▶ DATA SHOWN
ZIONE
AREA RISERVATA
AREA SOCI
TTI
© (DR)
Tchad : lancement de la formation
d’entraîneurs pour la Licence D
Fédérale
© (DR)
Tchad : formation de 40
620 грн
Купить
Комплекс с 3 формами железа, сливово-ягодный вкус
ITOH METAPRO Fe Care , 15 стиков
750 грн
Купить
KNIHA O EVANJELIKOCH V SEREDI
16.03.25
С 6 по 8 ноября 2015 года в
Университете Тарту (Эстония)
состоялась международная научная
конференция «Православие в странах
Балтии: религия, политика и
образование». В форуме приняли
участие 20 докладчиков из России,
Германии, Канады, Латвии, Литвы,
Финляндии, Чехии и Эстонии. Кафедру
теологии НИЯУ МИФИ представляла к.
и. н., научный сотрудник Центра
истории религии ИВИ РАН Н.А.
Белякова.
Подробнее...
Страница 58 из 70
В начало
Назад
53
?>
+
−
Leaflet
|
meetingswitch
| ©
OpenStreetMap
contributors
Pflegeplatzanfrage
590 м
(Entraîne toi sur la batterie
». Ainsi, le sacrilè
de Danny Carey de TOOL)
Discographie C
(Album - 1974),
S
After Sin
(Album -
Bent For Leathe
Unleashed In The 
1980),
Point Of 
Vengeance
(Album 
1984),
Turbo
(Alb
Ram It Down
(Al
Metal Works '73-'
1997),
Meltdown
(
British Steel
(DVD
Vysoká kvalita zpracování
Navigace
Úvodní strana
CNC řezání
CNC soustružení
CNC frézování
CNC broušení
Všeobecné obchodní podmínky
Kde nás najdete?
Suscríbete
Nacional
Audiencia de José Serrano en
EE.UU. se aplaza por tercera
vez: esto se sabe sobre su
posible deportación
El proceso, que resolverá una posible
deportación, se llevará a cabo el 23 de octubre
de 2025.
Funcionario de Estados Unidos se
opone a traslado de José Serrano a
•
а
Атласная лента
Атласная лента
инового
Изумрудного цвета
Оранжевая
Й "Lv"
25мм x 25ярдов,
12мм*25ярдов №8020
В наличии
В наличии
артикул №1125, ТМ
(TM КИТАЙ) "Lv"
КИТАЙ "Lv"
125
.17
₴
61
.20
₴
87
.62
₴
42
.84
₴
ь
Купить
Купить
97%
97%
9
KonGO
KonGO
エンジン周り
==
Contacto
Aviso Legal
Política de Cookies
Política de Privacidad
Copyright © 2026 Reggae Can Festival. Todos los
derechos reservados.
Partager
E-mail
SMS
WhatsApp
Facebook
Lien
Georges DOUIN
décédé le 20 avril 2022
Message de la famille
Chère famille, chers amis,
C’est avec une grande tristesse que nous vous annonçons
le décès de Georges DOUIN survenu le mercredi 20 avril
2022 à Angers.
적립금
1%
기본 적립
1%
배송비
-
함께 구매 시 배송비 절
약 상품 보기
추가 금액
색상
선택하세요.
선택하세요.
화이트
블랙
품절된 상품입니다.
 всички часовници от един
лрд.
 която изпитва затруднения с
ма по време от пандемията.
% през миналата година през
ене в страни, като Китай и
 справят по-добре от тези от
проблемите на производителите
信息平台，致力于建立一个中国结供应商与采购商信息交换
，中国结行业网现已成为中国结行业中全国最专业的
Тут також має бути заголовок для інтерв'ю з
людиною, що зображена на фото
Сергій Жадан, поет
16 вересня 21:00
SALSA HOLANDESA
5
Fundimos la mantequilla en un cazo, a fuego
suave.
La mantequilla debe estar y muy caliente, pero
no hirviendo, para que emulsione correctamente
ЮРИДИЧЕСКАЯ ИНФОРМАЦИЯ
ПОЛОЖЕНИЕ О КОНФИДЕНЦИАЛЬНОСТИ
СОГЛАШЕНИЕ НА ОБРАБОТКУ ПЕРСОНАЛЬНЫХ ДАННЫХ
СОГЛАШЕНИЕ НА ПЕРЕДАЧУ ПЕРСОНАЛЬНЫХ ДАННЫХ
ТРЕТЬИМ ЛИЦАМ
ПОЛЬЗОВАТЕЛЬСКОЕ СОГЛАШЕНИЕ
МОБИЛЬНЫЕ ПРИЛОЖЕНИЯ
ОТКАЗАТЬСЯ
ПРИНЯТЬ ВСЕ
==
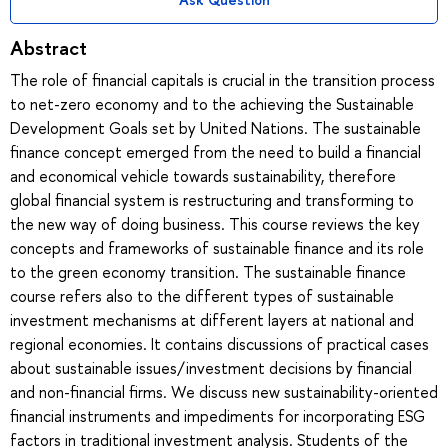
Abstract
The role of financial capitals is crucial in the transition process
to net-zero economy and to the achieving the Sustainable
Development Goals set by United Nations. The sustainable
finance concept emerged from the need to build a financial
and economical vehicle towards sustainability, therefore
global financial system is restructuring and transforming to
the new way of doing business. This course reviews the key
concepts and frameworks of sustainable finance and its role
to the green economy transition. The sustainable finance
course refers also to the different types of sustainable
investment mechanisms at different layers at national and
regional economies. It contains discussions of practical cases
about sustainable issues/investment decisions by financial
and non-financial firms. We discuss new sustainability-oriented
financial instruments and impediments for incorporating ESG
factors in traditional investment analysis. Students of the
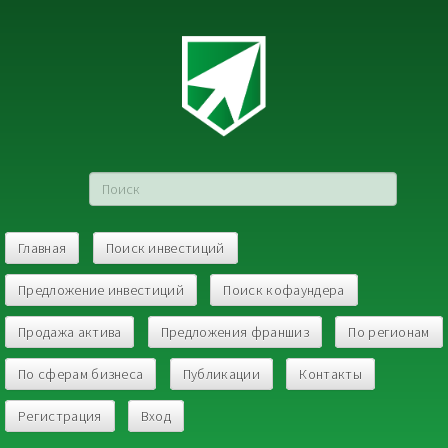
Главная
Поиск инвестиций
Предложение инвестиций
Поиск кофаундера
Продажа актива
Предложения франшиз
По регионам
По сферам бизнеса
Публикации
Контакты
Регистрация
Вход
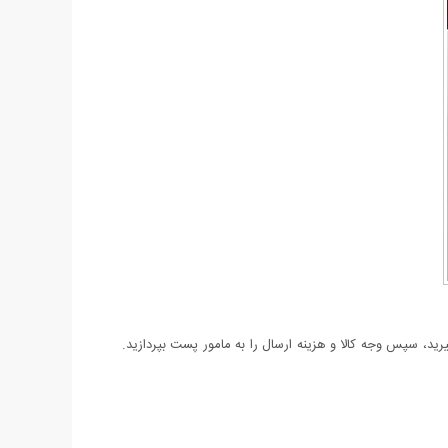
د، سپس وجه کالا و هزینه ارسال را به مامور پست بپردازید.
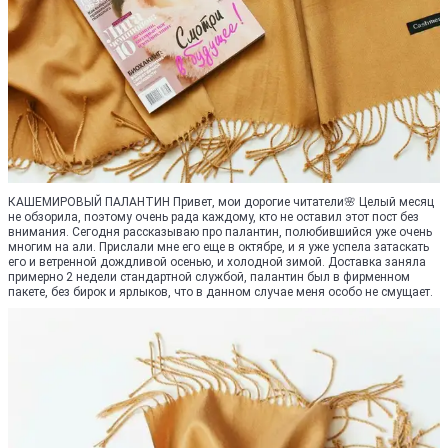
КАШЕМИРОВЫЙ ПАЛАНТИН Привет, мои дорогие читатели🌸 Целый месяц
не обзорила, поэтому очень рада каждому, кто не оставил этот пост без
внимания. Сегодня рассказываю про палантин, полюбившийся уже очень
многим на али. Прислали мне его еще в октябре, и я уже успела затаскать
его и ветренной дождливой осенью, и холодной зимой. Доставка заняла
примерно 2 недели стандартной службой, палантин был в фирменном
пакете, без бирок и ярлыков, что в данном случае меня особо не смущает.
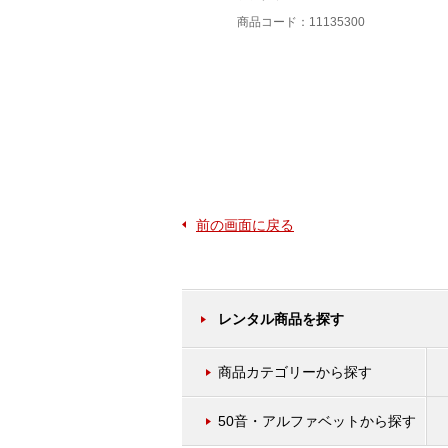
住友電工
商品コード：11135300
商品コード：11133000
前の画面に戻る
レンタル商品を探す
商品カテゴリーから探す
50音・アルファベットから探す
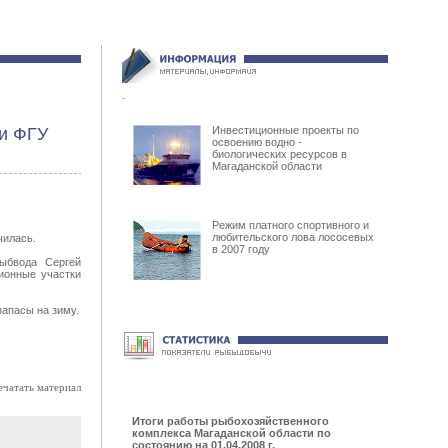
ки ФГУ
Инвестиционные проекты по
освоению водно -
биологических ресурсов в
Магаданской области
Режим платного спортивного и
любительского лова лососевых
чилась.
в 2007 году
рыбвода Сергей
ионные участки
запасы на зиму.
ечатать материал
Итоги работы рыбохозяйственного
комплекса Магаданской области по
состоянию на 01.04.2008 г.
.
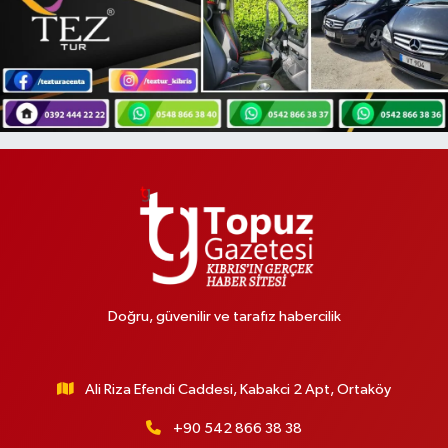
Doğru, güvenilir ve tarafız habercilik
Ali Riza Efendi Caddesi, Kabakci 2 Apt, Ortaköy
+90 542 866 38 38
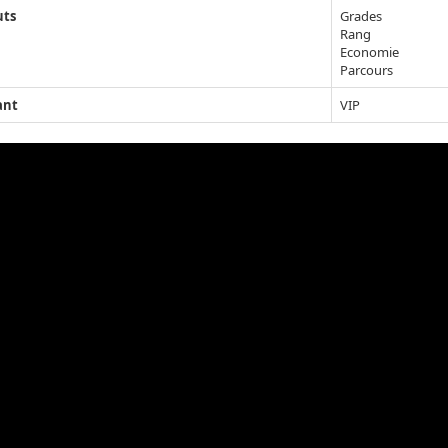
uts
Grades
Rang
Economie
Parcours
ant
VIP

▶ PROBLEM
In the listing above, locate the line containing "Message de la famille" and the line containing "ПРИНЯТЬ ВСЕ". Transcribe those two lines and everything between them, exactly as written.

▶ YOUR SOLUTION
Message de la famille
Chère famille, chers amis,
C’est avec une grande tristesse que nous vous annonçons
le décès de Georges DOUIN survenu le mercredi 20 avril
2022 à Angers.
적립금
1%
기본 적립
1%
배송비
-
함께 구매 시 배송비 절
약 상품 보기
추가 금액
색상
선택하세요.
선택하세요.
화이트
블랙
품절된 상품입니다.
 всички часовници от един
лрд.
 която изпитва затруднения с
ма по време от пандемията.
% през миналата година през
ене в страни, като Китай и
 справят по-добре от тези от
проблемите на производителите
信息平台，致力于建立一个中国结供应商与采购商信息交换
，中国结行业网现已成为中国结行业中全国最专业的
Тут також має бути заголовок для інтерв'ю з
людиною, що зображена на фото
Сергій Жадан, поет
16 вересня 21:00
SALSA HOLANDESA
5
Fundimos la mantequilla en un cazo, a fuego
suave.
La mantequilla debe estar y muy caliente, pero
no hirviendo, para que emulsione correctamente
ЮРИДИЧЕСКАЯ ИНФОРМАЦИЯ
ПОЛОЖЕНИЕ О КОНФИДЕНЦИАЛЬНОСТИ
СОГЛАШЕНИЕ НА ОБРАБОТКУ ПЕРСОНАЛЬНЫХ ДАННЫХ
СОГЛАШЕНИЕ НА ПЕРЕДАЧУ ПЕРСОНАЛЬНЫХ ДАННЫХ
ТРЕТЬИМ ЛИЦАМ
ПОЛЬЗОВАТЕЛЬСКОЕ СОГЛАШЕНИЕ
МОБИЛЬНЫЕ ПРИЛОЖЕНИЯ
ОТКАЗАТЬСЯ
ПРИНЯТЬ ВСЕ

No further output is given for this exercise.